**DATA FOR PROCESSING:**
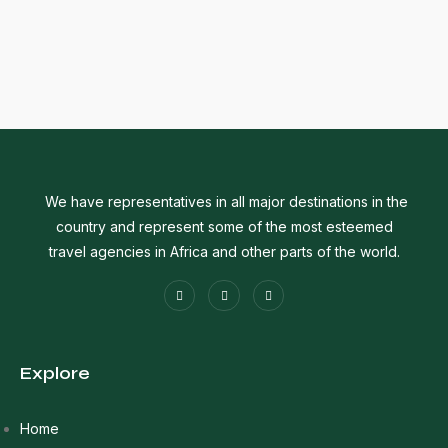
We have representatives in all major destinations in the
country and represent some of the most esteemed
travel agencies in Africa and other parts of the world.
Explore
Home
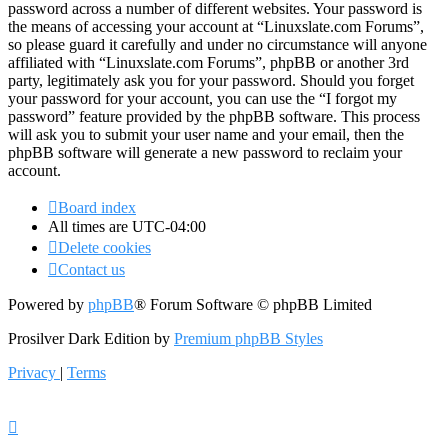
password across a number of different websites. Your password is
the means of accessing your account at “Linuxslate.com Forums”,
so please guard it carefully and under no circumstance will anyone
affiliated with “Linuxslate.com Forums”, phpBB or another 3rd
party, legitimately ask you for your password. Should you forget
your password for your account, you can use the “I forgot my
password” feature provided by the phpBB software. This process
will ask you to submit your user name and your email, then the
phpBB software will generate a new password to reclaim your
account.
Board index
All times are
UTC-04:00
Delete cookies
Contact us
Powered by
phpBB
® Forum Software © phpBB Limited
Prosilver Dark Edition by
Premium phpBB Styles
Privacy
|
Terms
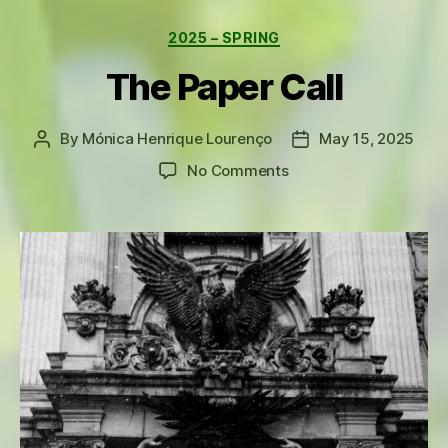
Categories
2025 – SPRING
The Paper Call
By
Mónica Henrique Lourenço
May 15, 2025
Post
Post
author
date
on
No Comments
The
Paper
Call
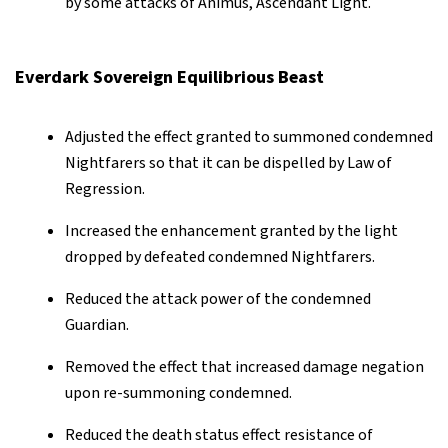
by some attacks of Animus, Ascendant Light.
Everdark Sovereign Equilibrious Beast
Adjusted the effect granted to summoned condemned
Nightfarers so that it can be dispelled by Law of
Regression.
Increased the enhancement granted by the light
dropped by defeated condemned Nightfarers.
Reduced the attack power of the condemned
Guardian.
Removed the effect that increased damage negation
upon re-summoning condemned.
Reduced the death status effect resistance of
* * *
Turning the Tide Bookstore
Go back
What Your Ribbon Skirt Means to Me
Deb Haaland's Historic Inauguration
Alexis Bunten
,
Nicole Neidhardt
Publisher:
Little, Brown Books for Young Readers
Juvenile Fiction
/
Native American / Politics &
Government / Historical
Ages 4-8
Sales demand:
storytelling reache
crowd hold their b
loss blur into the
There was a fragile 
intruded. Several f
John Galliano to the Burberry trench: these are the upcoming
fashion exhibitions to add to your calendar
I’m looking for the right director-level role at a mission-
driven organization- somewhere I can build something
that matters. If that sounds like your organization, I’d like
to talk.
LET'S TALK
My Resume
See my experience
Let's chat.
---
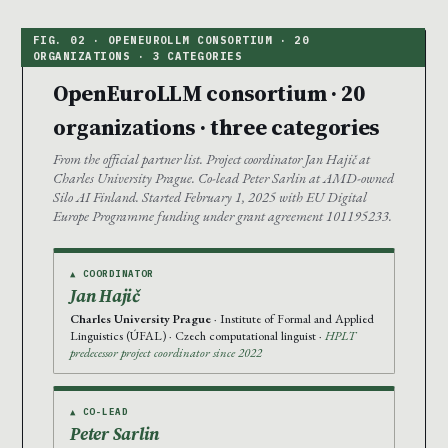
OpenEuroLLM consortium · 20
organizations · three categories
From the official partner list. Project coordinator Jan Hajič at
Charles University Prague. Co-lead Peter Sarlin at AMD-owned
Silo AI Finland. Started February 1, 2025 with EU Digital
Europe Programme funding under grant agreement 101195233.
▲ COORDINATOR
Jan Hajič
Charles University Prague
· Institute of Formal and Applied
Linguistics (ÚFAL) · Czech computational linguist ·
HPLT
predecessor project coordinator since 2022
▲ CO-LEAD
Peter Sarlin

**WORK TO BE COMPLETED:** Scan the records for the string "that". Copy each line in which it appears.

**RESULT FOR THIS TASK:**
Nightfarers so that it can be dispelled by Law of
Removed the effect that increased damage negation
that matters. If that sounds like your organization, I’d like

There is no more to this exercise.